Was ein kleiner Perspektivwechsel so ausmacht: Der erhöhte Blick vom extra aufgebauten Hochsitzle bringt nicht nur den Überblick auf das wogende gelbe Blütenmeer, sondern führt einem das vielfältige Leben auf dem Blüh-Acker vor Augen. Unzählige Bienen laben sich an der „Durchwachsenen Silphie“, auch einige Schmetterlinge freuen sich über den üppig gedeckten Nektar-Tisch im September, wo die Nahrung für Insekten immer spärlicher wird.
Das Feld gehört Hans Ederle aus Bissingen. Er hat das Experiment mit der neuen Energiepflanze gewagt. Die schöne Silphie will dem spröden Mais den Rang in den Biogasanlagen ablaufen. Vieles spricht für die aus Nordamerika stammende Pflanze, die der Familie der Korbblütler angehört. Sie kann bis zu drei Meter hoch werden und trägt gleich auf mehreren Etagen gelbe Blüten, was nicht nur das Auge des Betrachters erfreut, sondern vor allem Insekten auf Nahrungssuche. Außerdem wird die Staude mindestens 15 Jahre alt, weshalb eine jährliche Aussaat wie beim Mais entfällt. „Meine Schwester hat schon seit 30 Jahren eine Silphie in ihrem Bibelgarten auf der Bissinger Viehweide. Die ist richtig groß“, sagt Hans Ederle.
Ist die Staude nach zwei oder drei Jahren gut angewachsen, ist der Boden bedeckt, und die Kultur bedarf keiner Bodenbearbeitung mehr. Das hat weitere Vorteile: Im Boden herrscht Leben mit Regenwurm und weiteren Organismen, bei Starkregen wird im Gegensatz zu den Maisreihen keine Erde weggeschwemmt, und Humus wird aufgebaut. Zudem sind keine Pflanzenschutzmaßnahmen mit Herbiziden nötig.

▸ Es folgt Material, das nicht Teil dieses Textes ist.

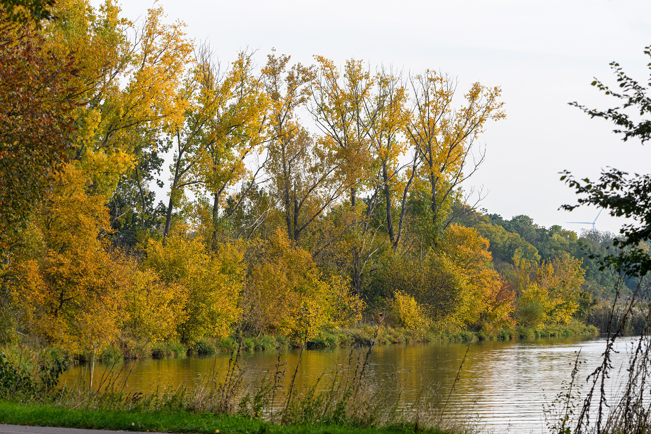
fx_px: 4068
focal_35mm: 225
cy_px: 217
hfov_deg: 9.1
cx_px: 326
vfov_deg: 6.1
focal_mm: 150
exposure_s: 1/640
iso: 400
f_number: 9
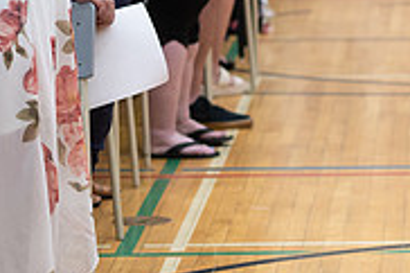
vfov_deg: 4.9
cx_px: 631
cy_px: -36
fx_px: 3175
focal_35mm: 279
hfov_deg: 7.3
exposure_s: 1/200
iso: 1000
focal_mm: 85
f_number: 2.8
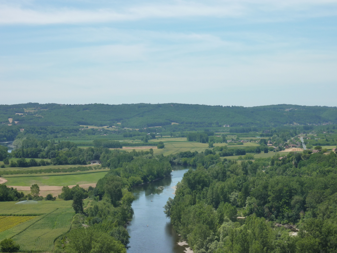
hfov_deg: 23.6
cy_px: 126
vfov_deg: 17.8
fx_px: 808
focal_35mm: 83
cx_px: 168
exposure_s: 1/500
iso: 125
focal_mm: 13.7
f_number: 5
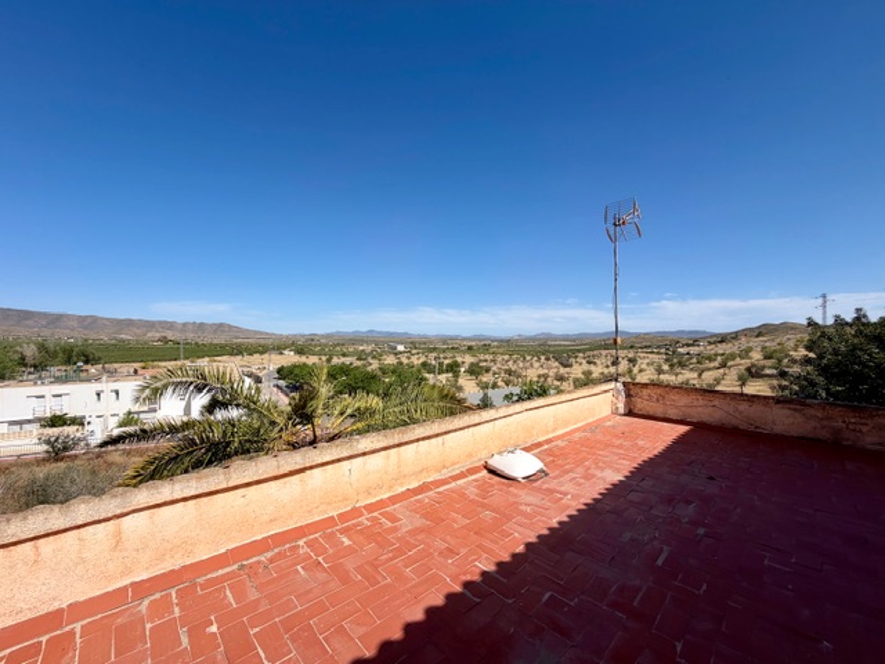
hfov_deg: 102.1
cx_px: 442
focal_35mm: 14
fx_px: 358
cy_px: 332
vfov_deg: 85.7
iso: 20
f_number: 2.2
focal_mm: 2.22
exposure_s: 1/1211
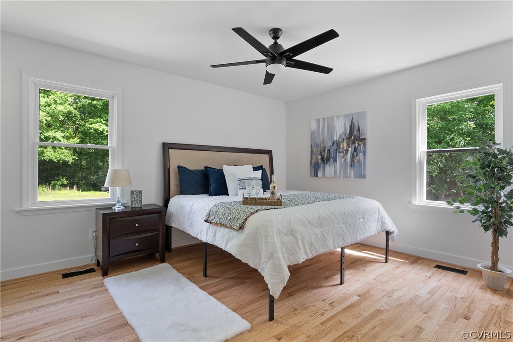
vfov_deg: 67.4
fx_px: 257
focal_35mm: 18
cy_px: 171
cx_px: 256
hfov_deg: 90.0
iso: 800
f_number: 8
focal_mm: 18
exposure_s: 1/5
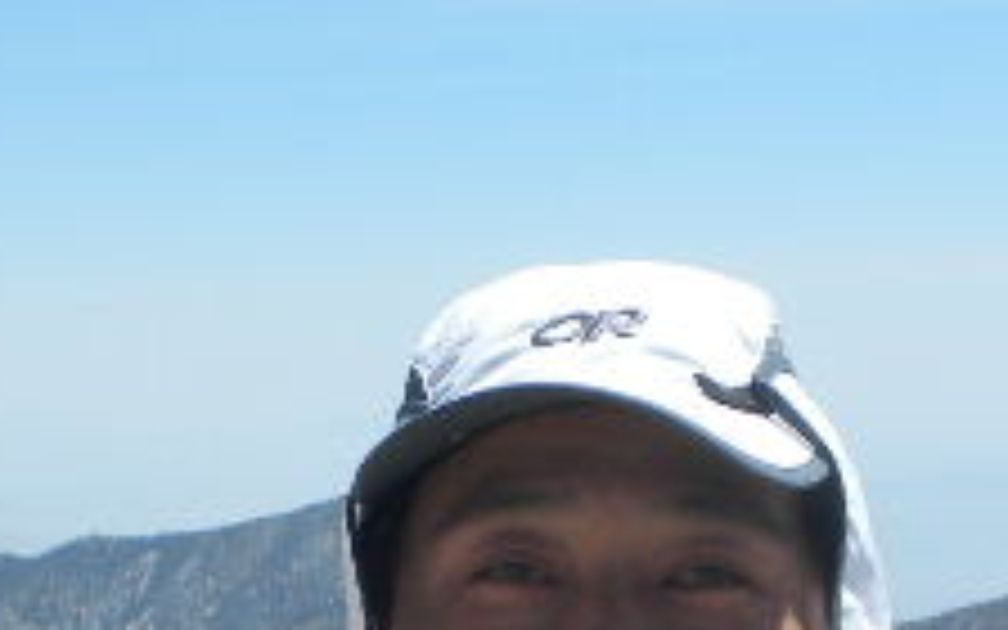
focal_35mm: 140
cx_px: 436
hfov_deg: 14.9
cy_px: 950
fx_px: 3846
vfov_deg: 9.1
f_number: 10
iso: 64
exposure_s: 1/110
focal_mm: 6.6
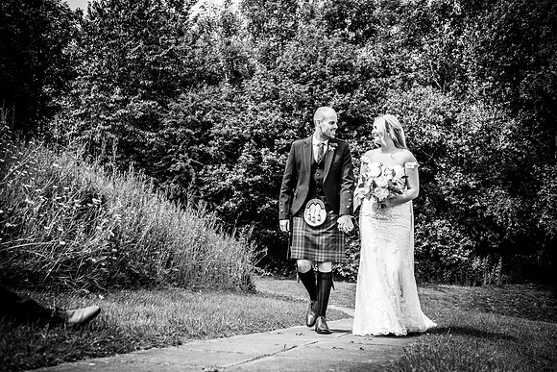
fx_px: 650
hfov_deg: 46.4
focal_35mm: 42
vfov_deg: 31.9
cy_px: 186
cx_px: 278
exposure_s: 1/2000
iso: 250
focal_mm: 42
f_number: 4.5
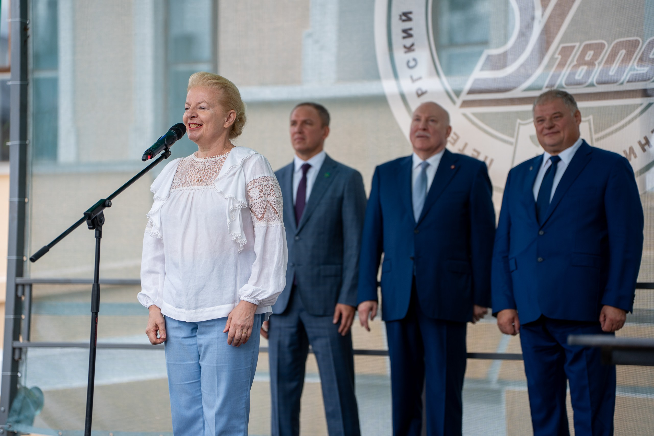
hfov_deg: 17.3
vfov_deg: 11.6
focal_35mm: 118
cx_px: 317
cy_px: 218
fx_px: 2150
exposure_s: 1/500
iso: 125
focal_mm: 113
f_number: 2.8
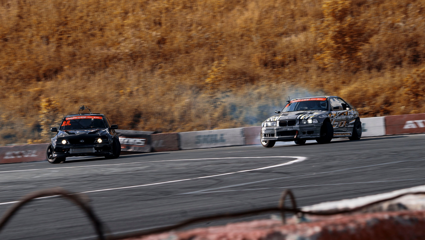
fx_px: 2074
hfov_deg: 11.7
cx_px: 226
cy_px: 120
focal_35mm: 184
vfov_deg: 6.6
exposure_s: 1/125
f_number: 10
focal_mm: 100
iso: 100
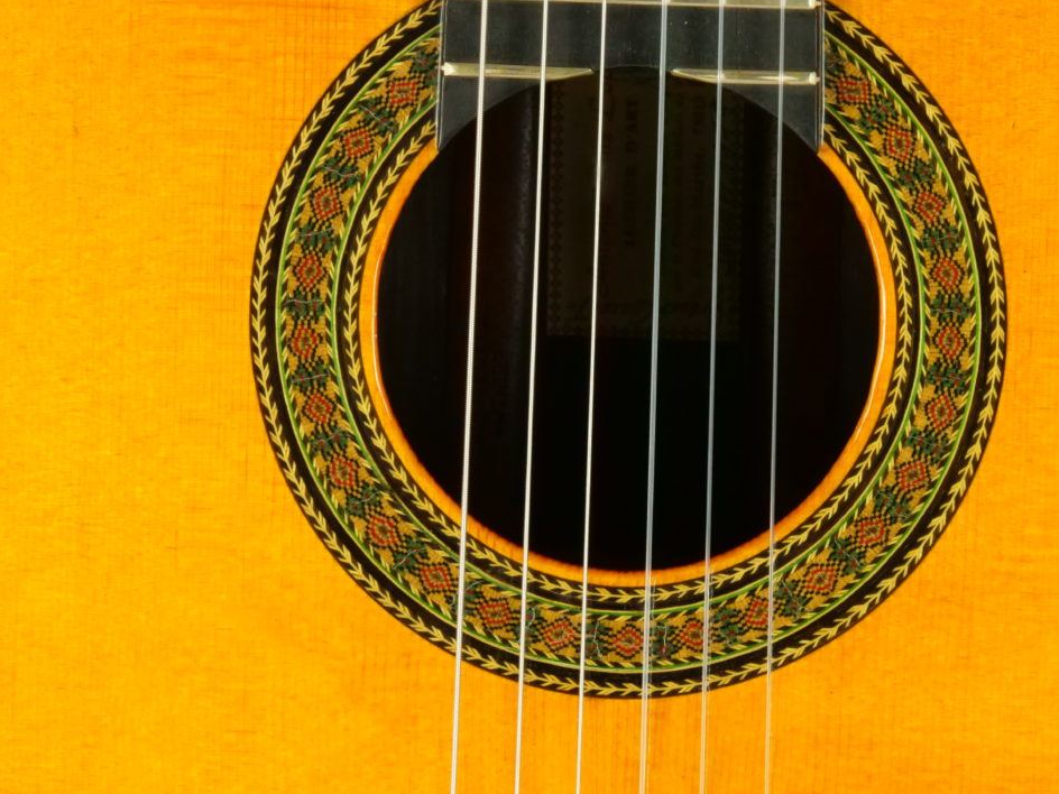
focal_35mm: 226
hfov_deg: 8.8
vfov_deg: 6.6
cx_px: 597
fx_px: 6914
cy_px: 372
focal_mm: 100
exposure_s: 1/40
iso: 3200
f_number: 14
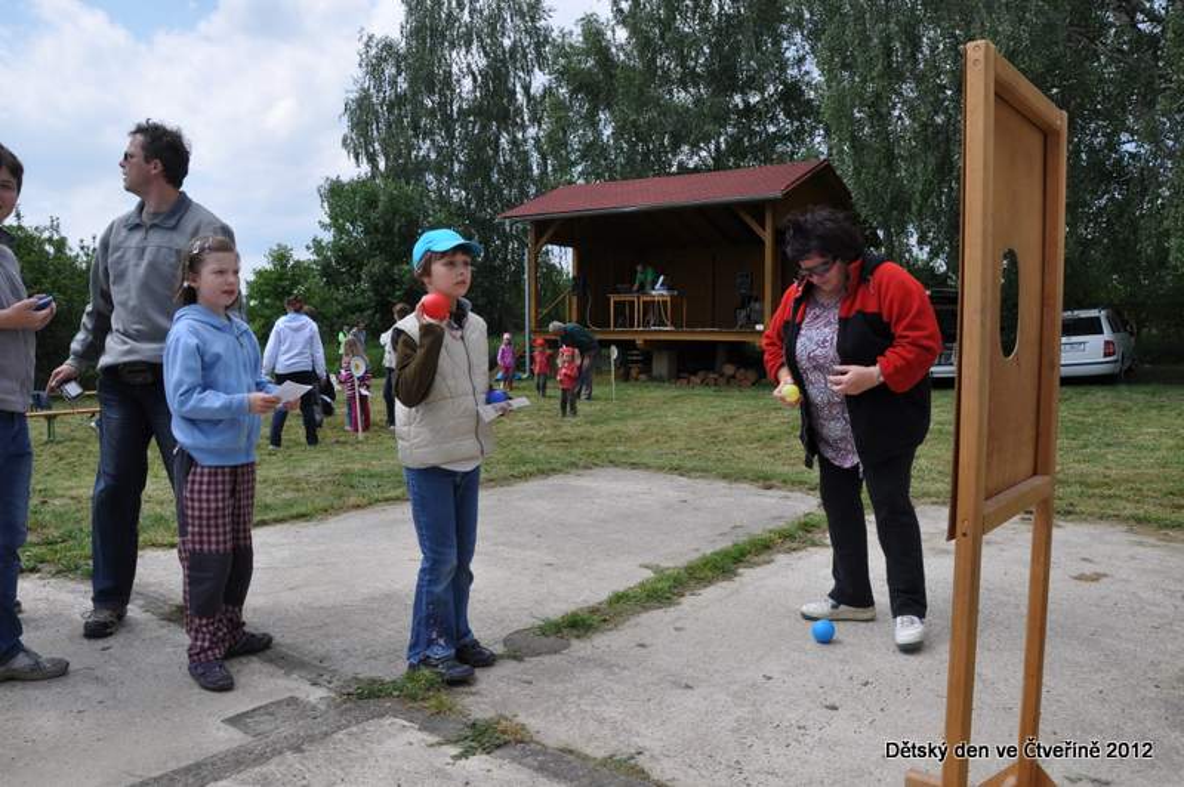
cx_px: 592
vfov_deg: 47.9
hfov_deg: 67.4
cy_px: 394
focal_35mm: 27
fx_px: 887
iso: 200
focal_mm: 18
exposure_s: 1/320
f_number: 9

Hans Ederle hat im vergangenen Jahr die Silphie-Samen zwischen Maisreihen aussäen lassen. 2000 Euro hat er an die Metzler & Brodmann Saaten GmbH gezahlt, die unter dem Namen „Donau-Silphie“ bekannt ist. Die hat auch den kleinen Hochsitz mitsamt den Infotafeln direkt neben dem Feldweg aufgestellt. Die damalige Hauptkultur Mais hat Hans Ederle wie üblich geerntet, die Silphie-Pflänzchen mussten 2018 aber erst Wurzeln und erste Blattrosetten bilden. Heuer steht die erste Ernte auf den zwei Äckern an. „Ob wir das wirtschaftlich durchhalten, wissen wir nicht, es ist ein Versuch. Ein bissle Pioniergeist muss man bei diesem Projekt haben - man muss rumprobieren“, sagt der experimentierfreudige Landwirt. Das hat für ihn und seine Familie auch mit einer vielfältigen Landschaft zu tun. „Die haben wir hier. Unsere Felder sind nicht vermaist, wir haben den Streuobstgürtel mit seinen Wiesen, die Viehweide und die Waldhänge“, zählt er auf. Deshalb sieht er die Bauern in und um Bissingen nicht als die Schuldigen für den Artenrückgang an. „Das hat nichts mit unserer Landwirtschaft zu tun. Wir verwenden seit Jahren keine Insektizide mehr“, sagt er über seinen Betrieb. Für ihn stellt sich die Frage, wie gern die Biogasanlagen-Betreiber Silphie übernehmen. „Sie ist keine Futterpflanze, macht dafür aber die Landschaft bunter und gilt als Bienenweide“, erklärt Hans Ederle. Allerdings hapert es im Vergleich mit dem Ertrag. „Wenn man zwei Drittel der Maismenge erntet, muss man zufrieden sein“, ist er sich bewusst. Die Ernte funktioniert wie beim Mais. Der Feldhäcksler kappt die Stiele in einer Höhe von etwa 10 bis 15 Zentimetern, schreddert und bläst die zerstückelte Pflanze in einen nebenherfahrenden Wagen. Die Bissinger Silphie kommt in die Biogasanlage in Schlierbach. „Der Biogaser übernimmt das Feld stehend“, sagt Hans Ederle.